Salah seorang warga Desa Kamelanta, La Musa di lokasi penambangan pasir itu, Jumat mengatakan enam kelompok penambang pasir yang terdiri lima orang per kelompok itu saat ini tidak bisa melakukan penambangan di selat Pulau Panjang desa tersebut karena enam unit mesin telah diamankan petugas.

"Pekerjaan penambangan pasir itu merupakan mata pencaharian kami yang sudah menghidupi keluarga dan membiayai sekolah anak kami, tapi sekarang dengan disitanya alat mesin penambang kami, membuat hidup semakin susah," ujarnya.

Padahal, kata dia, alat mesin penyedot pasir itu dibeli dengan cara kredit senilai Rp30 juta hingga Rp40 juta, dan setiap kelompok penambang pasir membayar sejumlah uang kepada Kepala Desa Kamelanta sebesar Rp350 ribu per bulan.

"Ironisnya mesin yang ditarik oleh pihak Kementerian Keluatan dan Perikanan itu dilakukan tanpa pemberitahuan yang jelas kepada setiap kelompok penambang pasir selaku pemilik mesin," ujar La Musa didampingi rekannya La Edi dan La Ode Zaau.

Menurut dia, selama ini para penambang bisa mengambil pasir dalam satu hari sebanyak lima ret per kelompok, yang kemudian pasir tersebut dijual ke wilayah Kota Baubau dan sekitarnya dengan harga Rp570 ribu per ret.

Sementara itu, Kepala Desa Kamelanta, Supardi membenarkan adanya penahanan alat mesin penyedot pasi milik penambang oleh pihak Kementerian Perikanan dan Kelautan yang disaksikan pemerintah setempat karena tidak memiliki izin untuk mengolah tambang bahan galian itu.

"Saya selaku pemerintah di tingkat bawah menjalankan perintah sesuai amanat pemerintah kabupaten, pemerintah provinsi hingga pemerintah pusat.

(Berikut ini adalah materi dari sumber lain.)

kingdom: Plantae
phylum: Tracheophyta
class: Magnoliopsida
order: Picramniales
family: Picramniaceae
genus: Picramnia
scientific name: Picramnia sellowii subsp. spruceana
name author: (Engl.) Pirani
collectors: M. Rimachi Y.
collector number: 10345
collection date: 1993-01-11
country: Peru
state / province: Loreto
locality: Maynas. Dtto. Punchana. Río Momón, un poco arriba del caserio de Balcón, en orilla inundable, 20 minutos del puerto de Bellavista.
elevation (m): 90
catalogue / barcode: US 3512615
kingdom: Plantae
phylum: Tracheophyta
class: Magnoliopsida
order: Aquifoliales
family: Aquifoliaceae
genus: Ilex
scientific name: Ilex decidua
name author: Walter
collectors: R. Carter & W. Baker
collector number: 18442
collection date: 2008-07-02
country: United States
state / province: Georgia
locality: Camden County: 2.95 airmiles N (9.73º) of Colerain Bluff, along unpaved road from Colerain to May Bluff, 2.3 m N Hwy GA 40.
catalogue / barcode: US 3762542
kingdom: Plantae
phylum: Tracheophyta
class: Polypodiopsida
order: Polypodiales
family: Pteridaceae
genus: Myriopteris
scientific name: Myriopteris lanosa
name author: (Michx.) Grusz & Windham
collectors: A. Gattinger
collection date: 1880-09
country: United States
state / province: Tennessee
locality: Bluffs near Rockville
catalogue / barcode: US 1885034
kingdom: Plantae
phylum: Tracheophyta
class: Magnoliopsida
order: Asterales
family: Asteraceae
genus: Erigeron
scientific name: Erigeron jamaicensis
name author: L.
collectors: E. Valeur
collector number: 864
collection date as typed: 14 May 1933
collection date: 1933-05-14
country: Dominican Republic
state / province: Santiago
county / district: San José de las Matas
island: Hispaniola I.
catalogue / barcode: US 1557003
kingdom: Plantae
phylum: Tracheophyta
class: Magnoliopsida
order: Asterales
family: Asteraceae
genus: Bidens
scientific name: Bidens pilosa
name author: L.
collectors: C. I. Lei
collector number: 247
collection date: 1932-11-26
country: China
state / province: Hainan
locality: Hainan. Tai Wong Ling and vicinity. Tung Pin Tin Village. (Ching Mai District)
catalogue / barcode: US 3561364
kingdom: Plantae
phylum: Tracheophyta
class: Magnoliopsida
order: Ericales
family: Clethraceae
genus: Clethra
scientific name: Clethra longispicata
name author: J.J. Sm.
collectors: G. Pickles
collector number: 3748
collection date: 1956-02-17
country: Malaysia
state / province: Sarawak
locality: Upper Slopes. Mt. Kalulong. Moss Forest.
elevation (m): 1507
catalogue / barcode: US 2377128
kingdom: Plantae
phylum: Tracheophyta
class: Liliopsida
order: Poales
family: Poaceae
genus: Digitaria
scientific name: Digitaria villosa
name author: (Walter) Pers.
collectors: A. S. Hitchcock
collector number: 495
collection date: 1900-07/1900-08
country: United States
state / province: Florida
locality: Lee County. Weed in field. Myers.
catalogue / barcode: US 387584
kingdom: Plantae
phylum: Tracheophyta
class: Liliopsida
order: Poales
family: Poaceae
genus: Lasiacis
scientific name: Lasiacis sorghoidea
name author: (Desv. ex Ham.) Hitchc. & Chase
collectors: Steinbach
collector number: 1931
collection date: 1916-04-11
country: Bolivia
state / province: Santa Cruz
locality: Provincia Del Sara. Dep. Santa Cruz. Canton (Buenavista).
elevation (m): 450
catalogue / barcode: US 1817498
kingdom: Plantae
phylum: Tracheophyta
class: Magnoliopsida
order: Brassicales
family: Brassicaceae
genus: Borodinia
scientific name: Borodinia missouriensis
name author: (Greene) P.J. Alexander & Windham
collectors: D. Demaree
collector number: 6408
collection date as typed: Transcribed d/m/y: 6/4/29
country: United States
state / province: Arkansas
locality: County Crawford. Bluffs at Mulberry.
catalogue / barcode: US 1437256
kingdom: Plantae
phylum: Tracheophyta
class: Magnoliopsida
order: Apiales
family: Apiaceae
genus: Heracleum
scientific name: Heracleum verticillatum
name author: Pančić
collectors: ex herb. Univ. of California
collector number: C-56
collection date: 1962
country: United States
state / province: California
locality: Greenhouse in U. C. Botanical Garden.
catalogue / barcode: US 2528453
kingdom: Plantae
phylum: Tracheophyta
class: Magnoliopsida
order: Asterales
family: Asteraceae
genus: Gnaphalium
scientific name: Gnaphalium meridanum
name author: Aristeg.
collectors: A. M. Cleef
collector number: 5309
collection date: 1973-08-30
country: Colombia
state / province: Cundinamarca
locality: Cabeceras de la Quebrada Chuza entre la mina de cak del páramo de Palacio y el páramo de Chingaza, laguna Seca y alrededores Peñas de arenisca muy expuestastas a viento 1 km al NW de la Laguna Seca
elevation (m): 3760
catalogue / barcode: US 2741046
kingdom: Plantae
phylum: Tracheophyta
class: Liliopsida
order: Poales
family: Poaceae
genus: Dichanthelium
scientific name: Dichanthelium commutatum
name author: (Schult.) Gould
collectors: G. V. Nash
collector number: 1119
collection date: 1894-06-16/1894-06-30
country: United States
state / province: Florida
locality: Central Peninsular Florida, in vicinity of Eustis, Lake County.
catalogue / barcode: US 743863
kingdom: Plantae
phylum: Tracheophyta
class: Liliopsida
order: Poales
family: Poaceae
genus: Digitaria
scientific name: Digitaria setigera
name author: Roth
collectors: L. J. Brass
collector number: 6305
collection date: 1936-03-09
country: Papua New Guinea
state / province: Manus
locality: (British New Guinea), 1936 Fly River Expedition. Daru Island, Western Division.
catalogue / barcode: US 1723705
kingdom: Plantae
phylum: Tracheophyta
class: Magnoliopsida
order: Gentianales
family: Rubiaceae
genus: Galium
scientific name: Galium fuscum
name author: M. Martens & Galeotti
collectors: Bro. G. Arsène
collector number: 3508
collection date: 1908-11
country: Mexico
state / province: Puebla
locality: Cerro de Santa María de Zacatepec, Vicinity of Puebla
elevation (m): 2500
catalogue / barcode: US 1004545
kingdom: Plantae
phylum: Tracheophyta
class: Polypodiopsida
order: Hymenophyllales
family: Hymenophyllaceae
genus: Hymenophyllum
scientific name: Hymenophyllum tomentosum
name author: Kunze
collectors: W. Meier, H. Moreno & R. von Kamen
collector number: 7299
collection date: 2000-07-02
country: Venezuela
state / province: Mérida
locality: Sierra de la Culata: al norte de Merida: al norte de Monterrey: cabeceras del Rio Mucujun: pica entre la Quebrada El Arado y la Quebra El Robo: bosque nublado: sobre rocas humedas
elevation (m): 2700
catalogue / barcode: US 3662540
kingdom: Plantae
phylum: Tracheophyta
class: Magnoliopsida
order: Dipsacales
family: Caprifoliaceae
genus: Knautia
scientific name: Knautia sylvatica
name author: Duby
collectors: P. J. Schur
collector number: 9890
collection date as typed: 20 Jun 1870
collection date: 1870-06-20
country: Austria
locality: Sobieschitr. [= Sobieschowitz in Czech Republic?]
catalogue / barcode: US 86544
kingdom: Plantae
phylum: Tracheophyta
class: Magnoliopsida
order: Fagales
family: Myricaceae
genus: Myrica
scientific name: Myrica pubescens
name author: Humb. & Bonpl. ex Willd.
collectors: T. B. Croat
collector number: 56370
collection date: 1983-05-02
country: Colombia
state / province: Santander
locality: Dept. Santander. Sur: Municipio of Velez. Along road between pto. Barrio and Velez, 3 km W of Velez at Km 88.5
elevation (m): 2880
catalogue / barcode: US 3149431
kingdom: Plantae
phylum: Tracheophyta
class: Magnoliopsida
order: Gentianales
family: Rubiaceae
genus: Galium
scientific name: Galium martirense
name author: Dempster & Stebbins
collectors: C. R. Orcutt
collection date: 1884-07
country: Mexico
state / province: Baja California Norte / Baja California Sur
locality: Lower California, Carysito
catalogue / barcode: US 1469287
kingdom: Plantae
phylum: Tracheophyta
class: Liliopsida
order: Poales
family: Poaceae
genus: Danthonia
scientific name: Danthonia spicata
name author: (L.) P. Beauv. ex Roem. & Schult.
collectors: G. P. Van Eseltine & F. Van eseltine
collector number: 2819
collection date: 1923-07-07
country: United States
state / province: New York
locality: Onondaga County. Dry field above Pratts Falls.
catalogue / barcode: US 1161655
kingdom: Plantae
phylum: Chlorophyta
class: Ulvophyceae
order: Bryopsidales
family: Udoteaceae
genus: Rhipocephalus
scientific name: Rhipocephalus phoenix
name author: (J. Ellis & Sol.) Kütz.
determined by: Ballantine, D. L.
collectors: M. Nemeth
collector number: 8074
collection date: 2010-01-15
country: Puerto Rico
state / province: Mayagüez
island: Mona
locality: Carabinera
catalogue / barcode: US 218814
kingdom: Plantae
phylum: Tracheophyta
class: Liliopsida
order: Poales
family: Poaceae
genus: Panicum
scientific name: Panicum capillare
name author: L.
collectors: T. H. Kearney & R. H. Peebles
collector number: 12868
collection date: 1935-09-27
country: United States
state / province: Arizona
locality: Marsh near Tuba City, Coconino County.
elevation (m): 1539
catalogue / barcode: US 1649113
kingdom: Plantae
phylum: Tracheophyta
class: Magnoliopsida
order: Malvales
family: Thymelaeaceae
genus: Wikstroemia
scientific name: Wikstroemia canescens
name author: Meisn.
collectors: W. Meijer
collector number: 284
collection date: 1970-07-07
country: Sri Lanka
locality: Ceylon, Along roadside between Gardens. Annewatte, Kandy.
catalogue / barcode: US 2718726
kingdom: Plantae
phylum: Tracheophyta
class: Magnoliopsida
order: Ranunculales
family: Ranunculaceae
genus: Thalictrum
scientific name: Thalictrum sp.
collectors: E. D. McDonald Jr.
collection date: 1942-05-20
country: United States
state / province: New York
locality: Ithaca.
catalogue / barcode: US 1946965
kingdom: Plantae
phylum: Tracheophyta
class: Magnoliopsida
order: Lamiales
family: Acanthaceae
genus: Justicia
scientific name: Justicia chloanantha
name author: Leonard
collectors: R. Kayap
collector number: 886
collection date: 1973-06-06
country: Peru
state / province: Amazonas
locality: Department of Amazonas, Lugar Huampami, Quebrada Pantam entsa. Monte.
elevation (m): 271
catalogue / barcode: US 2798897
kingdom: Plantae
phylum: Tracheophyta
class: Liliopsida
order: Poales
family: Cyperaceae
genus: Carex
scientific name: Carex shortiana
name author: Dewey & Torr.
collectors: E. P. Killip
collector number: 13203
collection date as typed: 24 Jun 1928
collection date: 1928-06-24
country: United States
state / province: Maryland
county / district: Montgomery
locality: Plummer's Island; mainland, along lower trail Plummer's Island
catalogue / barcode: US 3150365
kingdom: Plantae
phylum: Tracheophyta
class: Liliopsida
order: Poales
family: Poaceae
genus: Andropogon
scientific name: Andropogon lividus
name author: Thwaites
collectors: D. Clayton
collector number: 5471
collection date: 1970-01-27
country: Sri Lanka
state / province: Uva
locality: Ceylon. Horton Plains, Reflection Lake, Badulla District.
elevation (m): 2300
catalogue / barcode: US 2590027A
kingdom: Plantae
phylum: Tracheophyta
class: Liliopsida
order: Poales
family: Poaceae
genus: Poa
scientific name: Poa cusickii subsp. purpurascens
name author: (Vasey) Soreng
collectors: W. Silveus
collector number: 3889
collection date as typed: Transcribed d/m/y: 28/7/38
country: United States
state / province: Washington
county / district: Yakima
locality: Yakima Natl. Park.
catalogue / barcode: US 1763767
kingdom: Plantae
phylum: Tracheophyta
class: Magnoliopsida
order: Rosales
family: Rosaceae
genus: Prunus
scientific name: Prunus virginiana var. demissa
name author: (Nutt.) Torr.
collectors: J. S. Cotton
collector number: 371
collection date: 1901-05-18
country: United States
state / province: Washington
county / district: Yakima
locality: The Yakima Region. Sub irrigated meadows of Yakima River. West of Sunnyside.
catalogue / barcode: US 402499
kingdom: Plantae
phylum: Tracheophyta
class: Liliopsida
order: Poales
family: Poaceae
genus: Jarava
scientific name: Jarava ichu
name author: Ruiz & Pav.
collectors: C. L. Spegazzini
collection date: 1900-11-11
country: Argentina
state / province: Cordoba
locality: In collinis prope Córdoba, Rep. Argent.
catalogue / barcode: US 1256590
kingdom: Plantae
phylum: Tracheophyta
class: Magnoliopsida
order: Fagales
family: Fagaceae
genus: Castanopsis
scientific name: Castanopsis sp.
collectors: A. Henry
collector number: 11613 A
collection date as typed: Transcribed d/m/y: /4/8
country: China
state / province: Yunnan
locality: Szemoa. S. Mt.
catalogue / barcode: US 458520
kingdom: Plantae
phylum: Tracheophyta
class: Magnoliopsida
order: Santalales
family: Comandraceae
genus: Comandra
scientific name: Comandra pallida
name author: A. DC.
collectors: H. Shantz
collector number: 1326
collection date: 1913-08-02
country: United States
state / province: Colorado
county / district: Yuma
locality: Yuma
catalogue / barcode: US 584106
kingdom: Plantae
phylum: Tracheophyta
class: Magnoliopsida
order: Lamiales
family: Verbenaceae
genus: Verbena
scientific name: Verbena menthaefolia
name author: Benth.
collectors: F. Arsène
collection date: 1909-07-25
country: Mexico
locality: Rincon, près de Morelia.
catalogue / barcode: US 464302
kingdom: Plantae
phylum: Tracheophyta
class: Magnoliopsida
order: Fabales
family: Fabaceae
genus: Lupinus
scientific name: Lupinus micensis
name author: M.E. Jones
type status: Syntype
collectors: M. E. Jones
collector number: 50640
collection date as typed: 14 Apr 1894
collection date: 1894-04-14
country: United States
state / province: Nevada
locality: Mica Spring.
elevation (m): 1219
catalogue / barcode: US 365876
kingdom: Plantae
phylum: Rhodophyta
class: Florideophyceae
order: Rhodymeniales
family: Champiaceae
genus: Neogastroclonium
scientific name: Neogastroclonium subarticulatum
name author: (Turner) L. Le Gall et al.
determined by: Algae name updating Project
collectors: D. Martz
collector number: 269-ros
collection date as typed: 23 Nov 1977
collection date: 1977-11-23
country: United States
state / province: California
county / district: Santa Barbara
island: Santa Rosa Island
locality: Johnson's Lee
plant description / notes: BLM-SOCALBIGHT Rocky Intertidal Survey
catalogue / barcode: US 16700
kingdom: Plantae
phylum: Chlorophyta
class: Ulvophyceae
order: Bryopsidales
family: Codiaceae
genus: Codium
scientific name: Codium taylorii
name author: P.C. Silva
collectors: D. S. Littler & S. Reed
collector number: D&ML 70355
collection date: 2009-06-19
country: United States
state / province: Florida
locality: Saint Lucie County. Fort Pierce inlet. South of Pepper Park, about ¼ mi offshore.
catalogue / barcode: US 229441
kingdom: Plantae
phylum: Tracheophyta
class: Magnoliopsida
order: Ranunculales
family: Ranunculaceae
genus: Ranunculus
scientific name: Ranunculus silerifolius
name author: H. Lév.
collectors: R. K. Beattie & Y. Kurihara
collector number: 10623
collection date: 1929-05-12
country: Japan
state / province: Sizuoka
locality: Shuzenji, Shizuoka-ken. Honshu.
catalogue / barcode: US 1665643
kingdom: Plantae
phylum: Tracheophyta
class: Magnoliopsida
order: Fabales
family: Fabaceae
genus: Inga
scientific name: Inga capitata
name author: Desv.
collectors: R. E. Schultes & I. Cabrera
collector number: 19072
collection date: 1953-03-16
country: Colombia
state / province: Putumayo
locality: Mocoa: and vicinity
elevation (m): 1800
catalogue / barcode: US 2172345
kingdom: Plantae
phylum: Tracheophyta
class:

Dan penyitaan mesin itu tidak diambil begitu saja, tapi sudah tiga kali kami melayangkan surat untuk menghentikan penambangan itu karena tidak dibenarkan dalam aturan yang berlaku," ujarnya.

Supardi menambahkan, sebelum dilakukan penarikan mesin itu, pihaknya juga sudah melakukan pendekatan secara persuasif dan kekeluargaan untuk tidak melanggar hukum karena masalah penambangan pasir itu melanggar aturan.

Ia mengatakan, penambangan pasir di lokasi itu bukan hanya dilakukan warga setempat, tetapi juga warga dari luar Desa Kamelanta, sehingga aktifitas penambangan tersebut diduga telah berdampak pada lingkungan ekosistem pesisir terutama terhadap aktifitas masyarakat yang mengembangkan budiaya karambah ikan dan rumput laut.

"Kalau saya kalkulasi kerugian Desa Kamelanta dengan adanya penambangan pasir ilegal itu minimal Rp170 juta per bulan karena potensi sumber daya alam desa kami dikeruk begitu saja oleh sekelompok oknum untuk kepentingan pribadi," katanya.

Supardi juga membenarkan, adanya pembayaran dari penambang pasir sebesar Rp250 hingga Rp350 ribu setiap bulan, dan dana tersebut digunakan untuk kepentingan membangun desa dan biaya keperluan yang dibutuhkan masyarakat setempat.

Ia menambahkan, kalau penambang dari luar Desa Kamelanta dikenakan Rp350 ribu, sedangkan masyarakat Desa Kamelanta sebesar Rp250 ribu per bulan, dan besaran itu tidak disamakan agar tidak ada kecemburuan sosial.

"Ini sudah ada dalam peraturan desa (perdes), ta[i kalau memang pungutan itu merugikan masyarakat perlu dikaji ulang untuk, tapi kenyataannya juga terjadi di lapangan tidak semua membayar," ujarnya.

Supardi mengatakan, saat ini pihaknya terus berkoordinasi dengan Dinas Kelautan dan Perikanan Kabupaten Buton agar para penambang itu bisa dibantu dengan alat penambang pasir secara tradisional, sehingga tidak mengancam hasil laut yang ada di perairan laut desa tersebut.